Just back from Shenyang in Northern China and was really surprised at the very large number of enormous apartment towers apparently incomplete and abandoned. The concrete is usually complete but the buildings have no windows and have clearly been in that state for a while. If you took a photo of the Shenyang skyline you would be truly impressed by the number of cranes attached to buildings under construction, the thing is the overwhelming majority of these cranes do not move, and look like they haven’t moved in a long while.
While I’m happy to accept that the Chinese build infrastructure in advance of increases in population and demand, the sheer number of these buildings standing unoccupied (and the consequent drain on budgets when capital is tied up in assets without any hope of a return being generated) seems to be unsustainable. If China’s growth figures have been based on this kind of construction then I suggest a major correction is on the cards.

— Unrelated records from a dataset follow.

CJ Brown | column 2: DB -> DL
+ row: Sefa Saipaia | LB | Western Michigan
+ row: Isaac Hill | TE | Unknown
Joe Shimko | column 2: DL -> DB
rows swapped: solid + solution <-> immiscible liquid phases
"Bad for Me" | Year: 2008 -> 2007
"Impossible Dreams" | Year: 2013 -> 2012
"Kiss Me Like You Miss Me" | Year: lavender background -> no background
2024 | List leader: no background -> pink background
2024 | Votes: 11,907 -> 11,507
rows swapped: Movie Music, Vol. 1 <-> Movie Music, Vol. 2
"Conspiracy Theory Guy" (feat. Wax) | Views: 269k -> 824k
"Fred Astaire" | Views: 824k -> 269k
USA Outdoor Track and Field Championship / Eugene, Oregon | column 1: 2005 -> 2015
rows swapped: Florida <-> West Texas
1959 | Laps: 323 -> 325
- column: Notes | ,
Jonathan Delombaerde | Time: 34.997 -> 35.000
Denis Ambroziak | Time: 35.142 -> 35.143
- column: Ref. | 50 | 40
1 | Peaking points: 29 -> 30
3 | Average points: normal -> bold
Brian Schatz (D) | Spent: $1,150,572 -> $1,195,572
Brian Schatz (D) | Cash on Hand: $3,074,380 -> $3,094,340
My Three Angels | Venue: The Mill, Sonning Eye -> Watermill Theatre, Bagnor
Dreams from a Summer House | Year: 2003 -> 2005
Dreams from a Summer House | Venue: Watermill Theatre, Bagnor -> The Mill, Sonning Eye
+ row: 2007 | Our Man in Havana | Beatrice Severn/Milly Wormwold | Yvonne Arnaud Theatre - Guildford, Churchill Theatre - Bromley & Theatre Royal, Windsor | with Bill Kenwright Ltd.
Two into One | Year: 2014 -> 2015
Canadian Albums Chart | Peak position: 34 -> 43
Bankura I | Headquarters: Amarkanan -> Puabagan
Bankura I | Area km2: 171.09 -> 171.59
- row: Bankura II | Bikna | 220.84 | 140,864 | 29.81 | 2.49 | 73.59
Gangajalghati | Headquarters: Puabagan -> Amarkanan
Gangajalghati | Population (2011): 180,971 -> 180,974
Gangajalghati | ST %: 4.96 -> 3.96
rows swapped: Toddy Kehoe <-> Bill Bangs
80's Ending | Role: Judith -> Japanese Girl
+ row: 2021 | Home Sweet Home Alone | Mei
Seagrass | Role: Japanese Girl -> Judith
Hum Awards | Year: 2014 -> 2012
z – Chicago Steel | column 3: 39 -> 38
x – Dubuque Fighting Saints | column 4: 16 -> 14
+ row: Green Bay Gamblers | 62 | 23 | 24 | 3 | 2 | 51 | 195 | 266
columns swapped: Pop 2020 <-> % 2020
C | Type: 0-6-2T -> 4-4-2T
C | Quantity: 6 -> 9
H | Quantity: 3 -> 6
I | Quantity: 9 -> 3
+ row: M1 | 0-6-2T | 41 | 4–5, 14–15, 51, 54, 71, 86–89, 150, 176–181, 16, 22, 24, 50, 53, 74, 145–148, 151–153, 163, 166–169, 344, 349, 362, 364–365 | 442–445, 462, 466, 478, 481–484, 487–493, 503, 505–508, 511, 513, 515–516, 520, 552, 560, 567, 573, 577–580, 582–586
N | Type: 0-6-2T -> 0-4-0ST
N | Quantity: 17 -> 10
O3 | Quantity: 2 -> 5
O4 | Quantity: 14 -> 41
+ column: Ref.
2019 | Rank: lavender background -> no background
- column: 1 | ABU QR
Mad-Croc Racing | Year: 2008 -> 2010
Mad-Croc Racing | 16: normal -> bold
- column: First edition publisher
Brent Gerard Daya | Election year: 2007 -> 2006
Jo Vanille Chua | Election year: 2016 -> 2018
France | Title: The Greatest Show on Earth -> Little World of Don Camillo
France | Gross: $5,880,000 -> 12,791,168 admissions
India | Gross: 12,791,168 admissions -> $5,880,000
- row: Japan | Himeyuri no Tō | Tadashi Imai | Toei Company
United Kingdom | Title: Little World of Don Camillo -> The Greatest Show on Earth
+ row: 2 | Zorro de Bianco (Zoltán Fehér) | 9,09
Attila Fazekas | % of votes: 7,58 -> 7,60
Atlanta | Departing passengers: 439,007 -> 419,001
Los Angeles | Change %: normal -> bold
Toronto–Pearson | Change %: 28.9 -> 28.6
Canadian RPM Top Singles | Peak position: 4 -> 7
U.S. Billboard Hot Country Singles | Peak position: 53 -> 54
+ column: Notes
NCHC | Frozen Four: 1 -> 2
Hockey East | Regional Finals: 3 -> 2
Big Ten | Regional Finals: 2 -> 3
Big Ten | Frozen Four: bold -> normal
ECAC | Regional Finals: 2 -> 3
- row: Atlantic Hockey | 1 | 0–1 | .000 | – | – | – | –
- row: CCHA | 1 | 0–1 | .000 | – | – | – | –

So how does this happen? How do you get to build a compound of 8 sixty story apartment blocks without any accountability for completion or populating them?
This is pretty much the explanation. China had a real estate bubble just like everyone else did. And when China does anything, it does it big, so the fallout from the bubble bursting was particularly bad for them.
Got a cite for overbuilding of condos in New York. The Times seemed to have missed it. It is certainly not the case in Silicon Valley. Lots of construction, which takes time, but the new housing gets filled - as the traffic I put up with every evening attests to.
Well, China has a plan to urbanize the country. The plan for 2014-2020 is by 2020 the country will have 60 percent of its people living in cities, up from 53.7 percent now. That works out to about 80 million people, or about 15 million a year or about 40,000 people A DAY!
Where are they all going to live? Imagine all the apartments needed, maybe 10-20 thousand finished every day. It’s hard to say exactly how the ghost buildings and cities enter the equation, but I don’t see how they can be empty for long. The demand must be enormous, and it’s hard to see how there could be many unsold flats over the long haul.